Transcribed page contents
_____

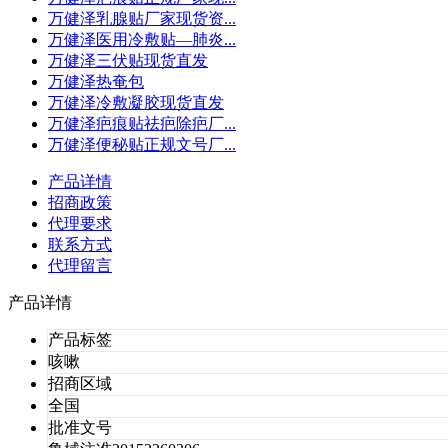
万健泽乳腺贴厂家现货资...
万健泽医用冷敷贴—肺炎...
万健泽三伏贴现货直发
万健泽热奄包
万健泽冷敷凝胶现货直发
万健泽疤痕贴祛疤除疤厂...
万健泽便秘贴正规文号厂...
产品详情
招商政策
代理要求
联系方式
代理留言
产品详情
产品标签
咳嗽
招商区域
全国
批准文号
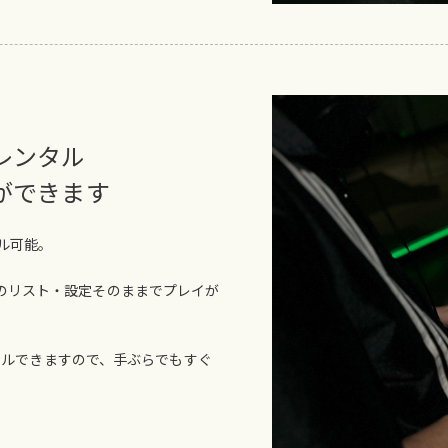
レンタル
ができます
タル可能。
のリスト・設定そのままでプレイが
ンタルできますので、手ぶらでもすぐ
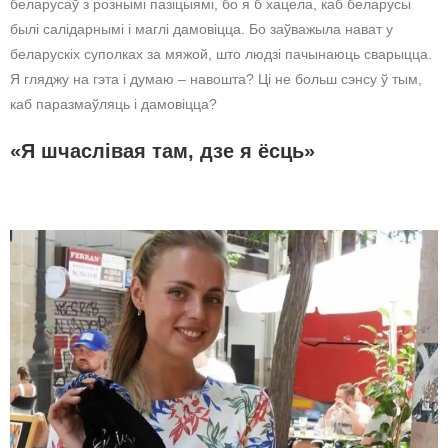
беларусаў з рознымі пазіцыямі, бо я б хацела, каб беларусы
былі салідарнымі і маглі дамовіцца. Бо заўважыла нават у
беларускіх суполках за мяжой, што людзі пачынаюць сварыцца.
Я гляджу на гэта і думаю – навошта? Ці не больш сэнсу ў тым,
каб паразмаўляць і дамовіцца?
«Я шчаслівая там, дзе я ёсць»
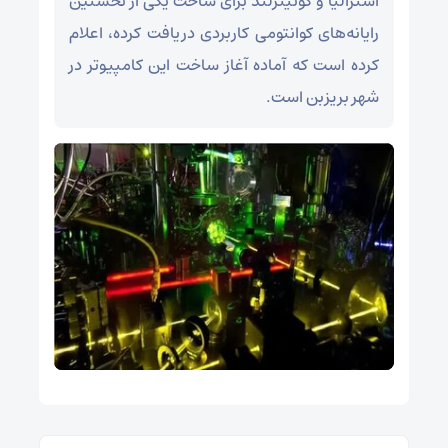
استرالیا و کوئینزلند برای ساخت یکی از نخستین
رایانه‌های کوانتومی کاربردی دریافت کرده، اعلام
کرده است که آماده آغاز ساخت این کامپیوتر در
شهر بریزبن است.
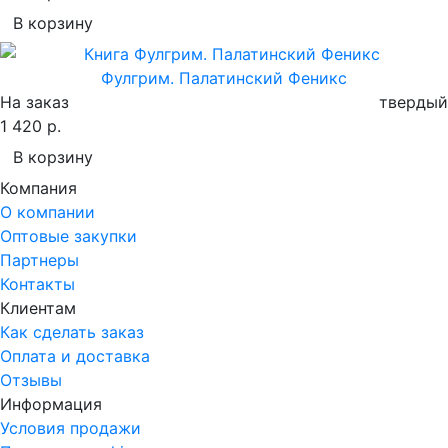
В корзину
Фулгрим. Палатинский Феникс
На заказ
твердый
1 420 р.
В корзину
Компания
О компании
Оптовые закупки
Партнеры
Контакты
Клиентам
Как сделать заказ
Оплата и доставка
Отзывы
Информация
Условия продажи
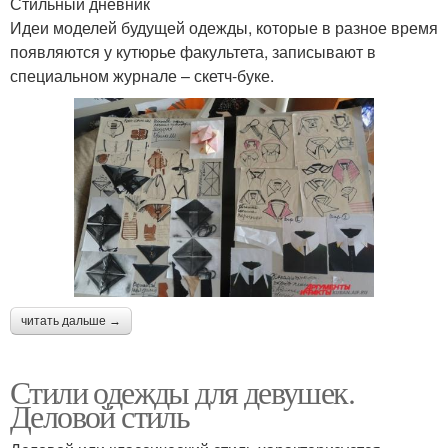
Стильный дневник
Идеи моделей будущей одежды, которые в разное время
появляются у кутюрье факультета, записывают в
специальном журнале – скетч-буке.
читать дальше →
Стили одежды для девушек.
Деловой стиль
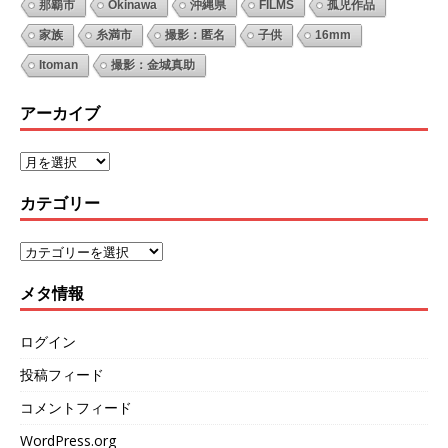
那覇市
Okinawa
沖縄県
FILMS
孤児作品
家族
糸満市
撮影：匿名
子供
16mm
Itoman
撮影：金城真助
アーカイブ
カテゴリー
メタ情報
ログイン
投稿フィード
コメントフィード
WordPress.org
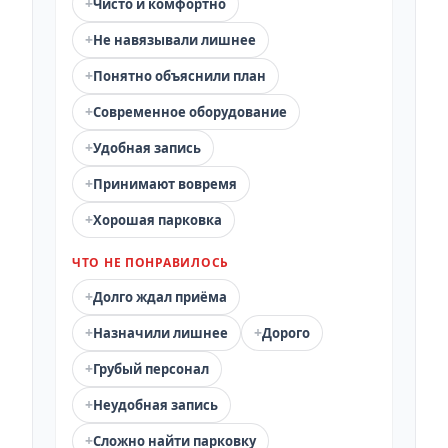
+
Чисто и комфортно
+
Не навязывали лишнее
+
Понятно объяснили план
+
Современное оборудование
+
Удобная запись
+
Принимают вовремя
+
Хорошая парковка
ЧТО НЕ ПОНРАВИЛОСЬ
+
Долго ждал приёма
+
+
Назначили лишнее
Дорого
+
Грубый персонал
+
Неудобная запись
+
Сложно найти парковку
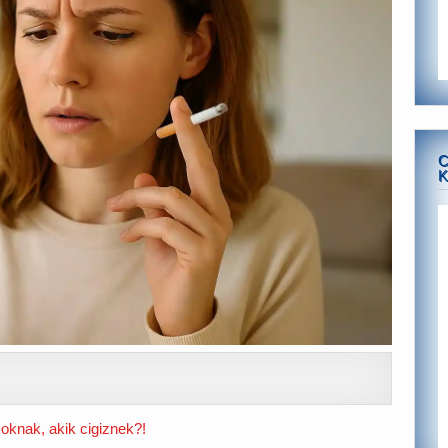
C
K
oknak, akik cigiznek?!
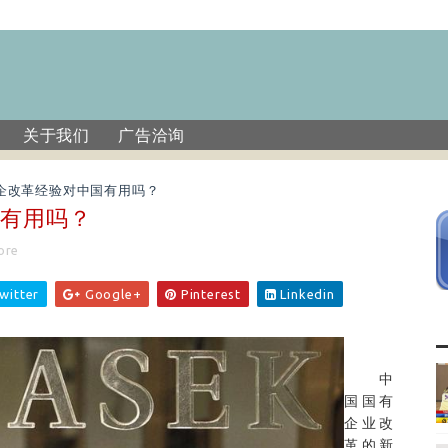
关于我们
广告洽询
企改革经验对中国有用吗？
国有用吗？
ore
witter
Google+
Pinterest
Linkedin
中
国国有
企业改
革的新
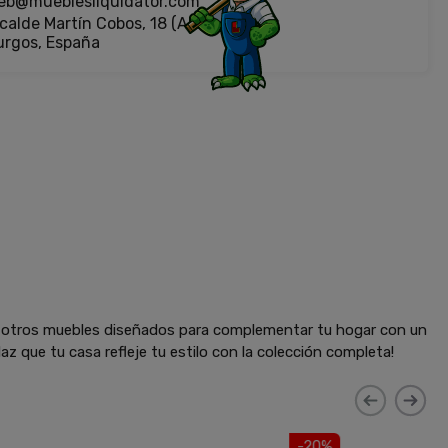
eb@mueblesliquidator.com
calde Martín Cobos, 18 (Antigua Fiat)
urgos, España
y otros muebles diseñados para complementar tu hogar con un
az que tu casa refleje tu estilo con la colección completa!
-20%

_____

» **HOW TO COMPLETE THIS TASK**: Rewrite all of the records above with every "В корзину" changed to "Купить" and everything else kept the same. Leave the pictures out of your answer.

» **ANSWER FOR THIS EXERCISE**:
万健泽乳腺贴厂家现货资...
万健泽医用冷敷贴—肺炎...
万健泽三伏贴现货直发
万健泽热奄包
万健泽冷敷凝胶现货直发
万健泽疤痕贴祛疤除疤厂...
万健泽便秘贴正规文号厂...
产品详情
招商政策
代理要求
联系方式
代理留言
产品详情
产品标签
咳嗽
招商区域
全国
批准文号
レンタル
ができます
タル可能。
のリスト・設定そのままでプレイが
ンタルできますので、手ぶらでもすぐ
беларусаў з рознымі пазіцыямі, бо я б хацела, каб беларусы
былі салідарнымі і маглі дамовіцца. Бо заўважыла нават у
беларускіх суполках за мяжой, што людзі пачынаюць сварыцца.
Я гляджу на гэта і думаю – навошта? Ці не больш сэнсу ў тым,
каб паразмаўляць і дамовіцца?
«Я шчаслівая там, дзе я ёсць»
استرالیا و کوئینزلند برای ساخت یکی از نخستین
رایانه‌های کوانتومی کاربردی دریافت کرده، اعلام
کرده است که آماده آغاز ساخت این کامپیوتر در
شهر بریزبن است.
Купить
Фулгрим. Палатинский Феникс
На заказ
твердый
1 420 р.
Купить
Компания
О компании
Оптовые закупки
Партнеры
Контакты
Клиентам
Как сделать заказ
Оплата и доставка
Отзывы
Информация
Условия продажи
Стильный дневник
Идеи моделей будущей одежды, которые в разное время
появляются у кутюрье факультета, записывают в
специальном журнале – скетч-буке.
читать дальше →
Стили одежды для девушек.
Деловой стиль
那覇市
Okinawa
沖縄県
FILMS
孤児作品
家族
糸満市
撮影：匿名
子供
16mm
Itoman
撮影：金城真助
アーカイブ
カテゴリー
メタ情報
ログイン
投稿フィード
コメントフィード
WordPress.org
+
Чисто и комфортно
+
Не навязывали лишнее
+
Понятно объяснили план
+
Современное оборудование
+
Удобная запись
+
Принимают вовремя
+
Хорошая парковка
ЧТО НЕ ПОНРАВИЛОСЬ
+
Долго ждал приёма
+
+
Назначили лишнее
Дорого
+
Грубый персонал
+
Неудобная запись
+
Сложно найти парковку
C
K
oknak, akik cigiznek?!
关于我们
广告洽询
企改革经验对中国有用吗？
国有用吗？
ore
witter
Google+
Pinterest
Linkedin
中
国国有
企业改
革的新
eb@mueblesliquidator.com
calde Martín Cobos, 18 (Antigua Fiat)
urgos, España
y otros muebles diseñados para complementar tu hogar con un
az que tu casa refleje tu estilo con la colección completa!
-20%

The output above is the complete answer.